What are steroid injections and how are they used?
Some steroids occur naturally in the human body. Artificial steroids act like natural steroids to reduce inflammation.
They’re not the same as anabolic steroids used by body builders to increase their muscle size and strength.
Steroid treatment for arthritis and related conditions can be taken as tablets or given as injections into the affected area.
Steroid injections are often recommended for people with rheumatoid arthritis and other types of inflammatory arthritis. They may also be recommended for osteoarthritis if your joints are very painful or if you need extra pain relief for a time. The injection can reduce inflammation, which in turn should reduce pain.
Steroid injections can’t treat the underlying cause of your condition, but they can treat the symptoms.
A number of different steroids are available for injection. Common examples of steroid injections are:
- hydrocortisone (hi-dro-cor-tee-zone)
- triamcinolone (try-am-sin-o-lone)
- methylprednisolone (meth-al-pred-niss-o-lone).
Some steroid injections start to relieve pain within hours and the effects should last about a week. Your doctor or other healthcare professional might call these short-acting soluble steroids. Soluble means that the drug dissolves quickly in your body and starts working quickly.
Other steroid injections take around a week to become effective but can ease your symptoms for two months or longer. These are described as less soluble, because the drug takes longer to get into your system.
How quick the treatment works, and how long it lasts will also depend on your condition.
Steroid injections can be given to people of all ages, including children and teenagers with juvenile idiopathic arthritis (JIA).
However, steroid injections should be used with care in young people. Only the lowest effective dose should be given, and for the shortest possible time. Too much steroid treatment for children could affect their growth.
How is it taken?
Your doctor or nurse will talk to you about the most appropriate steroid mixture and dose for you. This will depend on your condition and symptoms.
They may want to check your blood pressure and blood sugar levels before your first injection as steroid injections can cause these to rise. They might delay the injection if either is raised.
Depending on where the pain and inflammation is, steroids can be injected:
- directly into an inflamed joint, this is known as an intra-articular injection
- into the soft tissue close to the joint, which is called a peri-articular injection
- into a muscle, which is called an intra-muscular injection.
Most injections are quick and easy to perform. They will be carried out by a healthcare professional in a hospital, clinic or doctors’ surgery.
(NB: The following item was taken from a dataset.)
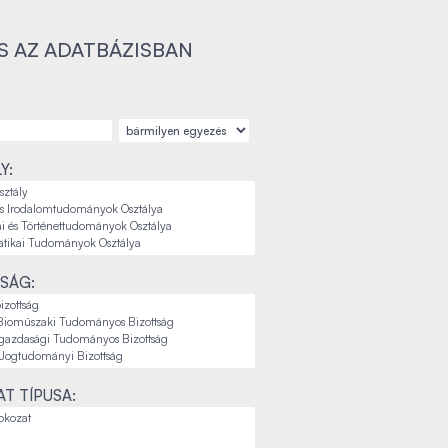
S AZ ADATBÁZISBAN
Y:
SÁG:
T TÍPUSA:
You may need an ultrasound scan to find where the inflammation is, so the steroid can be injected into a precise spot and have maximum benefit. An ultrasound scan uses high-frequency sound waves to create an image of part of the inside of a body. Many injections can be given without the need for ultrasound.
Sometimes you’ll be given a local anaesthetic with the steroid to reduce the discomfort of the injection. This would mean your pain should be relieved within minutes. The effects of local anaesthetics can wear off within half an hour, unless you’ve been given one that is long acting. You may have some numbness from the anaesthetic that could last up to 24 hours.
Loose-fitting clothes may be more comfortable if you’re going for a steroid injection.
You might be advised to wait for 10 to 15 minutes in the clinic after your steroid injection. If you do have any kind of reaction to the injection, it would be helpful to be around healthcare professionals.
You may want to arrange transport home after the injection, especially if you’re going to have a local anaesthetic, because numbness from the anaesthetic can make it difficult to drive.
For some conditions, such as inflammatory types of arthritis, steroid injections are often useful in the short term while you and your doctor find the right medications to control your arthritis in the long term. In this case, once your arthritis is well controlled the need for injections should be reduced.
Side-effects and risks
Most people have steroid injections without any side effects. They can be a little uncomfortable at the time of injection, but many people feel that this is not as bad as they feared.
Occasionally people notice a flare-up in their joint pain within the first 24 hours after an injection. This usually settles by itself within a couple of days, but taking simple painkillers like paracetamol will help.
The risk of side effects is greatest with the stronger mixtures – methylprednisolone and triamcinolone.
Injections can occasionally cause some thinning or changes in the colour of the skin at the injection site, particularly with the stronger ones.
Very rarely you may get an infection in the joint at the time of an injection. If your joint becomes more painful and hot you should see your doctor immediately, especially if you feel unwell.
People are often concerned about the possibility of other steroid-related side effects such as weight gain. One of the advantages of steroid injections compared to tablets is that often the dose can be kept low. This means that these other side effects are very rare unless injections are given frequently, more than a few times per year.
Steroid injections can sometimes cause temporary changes to women’s periods. They can also cause changes in people’s mood – you may feel very high or very low. This may be more likely if you have a history of mood disturbance. If you’re worried please discuss this with your doctor.